【タイ】政府は、世界的に高い評価を受けるタイ料理の魅力を文化資源として強化し、観光と地域経済の活性化につなげる取り組みを進める。英ブランド価値評価会社「Brand Finance」による各国ソフトパワー評価ランキング「Global Soft Power Index 2026」で、タイが「世界が愛する料理」分野で7位に入ったことを受け、食文化の多様性を国内外に発信していく。
政府は文化省が推進する「The Lost Taste」プロジェクトを中心に、地域で受け継がれてきた食文化の保全と価値創出を進める。「タイ料理は世界的に認知されているが、地域ごとに多様な食文化があり、その背景には素材、知恵、暮らし、物語がある。これらを体験として発信することで、地域の価値を高められる」としている。

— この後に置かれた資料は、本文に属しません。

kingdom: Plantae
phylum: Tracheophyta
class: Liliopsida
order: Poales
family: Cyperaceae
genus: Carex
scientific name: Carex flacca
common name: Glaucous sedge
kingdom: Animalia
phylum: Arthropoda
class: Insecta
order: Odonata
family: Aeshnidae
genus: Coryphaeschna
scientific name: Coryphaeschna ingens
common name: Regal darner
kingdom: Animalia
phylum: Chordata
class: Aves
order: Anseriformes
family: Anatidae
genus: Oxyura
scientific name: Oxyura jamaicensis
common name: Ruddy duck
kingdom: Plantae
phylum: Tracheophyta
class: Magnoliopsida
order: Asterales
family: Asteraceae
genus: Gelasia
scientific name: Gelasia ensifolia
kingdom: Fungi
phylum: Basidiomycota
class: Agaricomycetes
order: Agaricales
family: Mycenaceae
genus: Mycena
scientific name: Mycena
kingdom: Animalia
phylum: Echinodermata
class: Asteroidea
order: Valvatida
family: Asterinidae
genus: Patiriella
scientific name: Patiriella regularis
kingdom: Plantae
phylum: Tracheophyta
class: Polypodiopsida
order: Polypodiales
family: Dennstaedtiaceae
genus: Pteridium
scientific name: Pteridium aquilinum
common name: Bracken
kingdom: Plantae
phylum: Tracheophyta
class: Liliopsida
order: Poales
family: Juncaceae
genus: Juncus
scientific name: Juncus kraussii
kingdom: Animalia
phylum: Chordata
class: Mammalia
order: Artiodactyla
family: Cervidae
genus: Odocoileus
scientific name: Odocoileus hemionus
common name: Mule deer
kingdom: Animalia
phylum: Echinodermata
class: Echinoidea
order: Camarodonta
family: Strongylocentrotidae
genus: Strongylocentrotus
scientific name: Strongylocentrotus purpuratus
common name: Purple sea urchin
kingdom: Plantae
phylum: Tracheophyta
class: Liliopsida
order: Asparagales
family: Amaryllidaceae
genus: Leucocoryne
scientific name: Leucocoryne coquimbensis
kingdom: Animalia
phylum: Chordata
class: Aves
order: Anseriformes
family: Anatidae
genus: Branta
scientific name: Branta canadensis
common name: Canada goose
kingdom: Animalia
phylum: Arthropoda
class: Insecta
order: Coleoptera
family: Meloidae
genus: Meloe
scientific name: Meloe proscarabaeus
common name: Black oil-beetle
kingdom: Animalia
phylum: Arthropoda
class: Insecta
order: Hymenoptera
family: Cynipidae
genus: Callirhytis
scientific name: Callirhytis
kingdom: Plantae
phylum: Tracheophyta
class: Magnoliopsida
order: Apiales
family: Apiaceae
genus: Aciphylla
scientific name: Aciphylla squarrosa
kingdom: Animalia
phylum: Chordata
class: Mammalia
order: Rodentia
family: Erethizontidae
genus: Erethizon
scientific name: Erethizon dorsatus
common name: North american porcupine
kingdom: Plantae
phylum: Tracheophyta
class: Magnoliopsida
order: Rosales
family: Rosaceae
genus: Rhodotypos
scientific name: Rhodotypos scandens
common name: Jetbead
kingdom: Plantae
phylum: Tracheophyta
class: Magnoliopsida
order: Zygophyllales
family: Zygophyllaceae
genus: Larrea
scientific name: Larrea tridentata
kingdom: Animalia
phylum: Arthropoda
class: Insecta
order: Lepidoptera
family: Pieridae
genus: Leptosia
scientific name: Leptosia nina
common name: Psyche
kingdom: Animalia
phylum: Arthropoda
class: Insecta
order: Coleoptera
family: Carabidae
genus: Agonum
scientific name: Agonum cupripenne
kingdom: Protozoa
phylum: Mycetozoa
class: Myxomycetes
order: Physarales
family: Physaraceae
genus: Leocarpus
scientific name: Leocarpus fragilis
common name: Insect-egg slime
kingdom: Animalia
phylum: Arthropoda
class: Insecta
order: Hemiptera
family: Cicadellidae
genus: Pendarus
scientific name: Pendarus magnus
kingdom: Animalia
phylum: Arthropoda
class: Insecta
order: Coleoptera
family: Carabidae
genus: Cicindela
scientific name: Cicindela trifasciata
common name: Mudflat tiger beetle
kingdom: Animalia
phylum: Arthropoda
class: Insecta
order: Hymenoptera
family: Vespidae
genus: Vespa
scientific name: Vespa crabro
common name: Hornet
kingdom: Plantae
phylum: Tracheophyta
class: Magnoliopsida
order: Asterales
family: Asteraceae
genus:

文化省は、消滅の危機にある231種類の郷土料理を調査・記録し、素材、調理法、地域の物語などを含む食の知識を体系化。これを観光体験や地域産業の創出につなげることで、地元の事業者やコミュニティの収入向上を図る。
郷土料理の価値を評価・認証する「Thailand Best Local Food」基準を策定し、専門家7人の知見と消費者400人以上の意見を反映して文化的背景、地元食材、伝統性を重視した評価体系を整備。認証は、伝統の味を守る「Classic」と、地域性を生かしつつ現代的に再構成した「Creative + Innovation」の2部門に分けて行う。
プロジェクトでは、郷土料理を体験できるモデル店舗5店を選定し、料理と物語を組み合わせた体験型メニューを提供する。9月には特別講座「The Lost Taste Special Course」を開催し、国民や外国人が「失われた味」を新しい形で体験できる機会を設けるほか、「5店舗・5シリーズ」の映像コンテンツを公開し、地域食を巡る旅への関心を高める。
Global Soft Power Index 2026では、タイは「訪れたい国」分野で世界12位となり、前年から2つ順位を上げた。首相府は「食と文化を観光体験として結びつけることで、旅行者の選択肢が広がり、地域への支出が増え、コミュニティに収益が還元される」とした。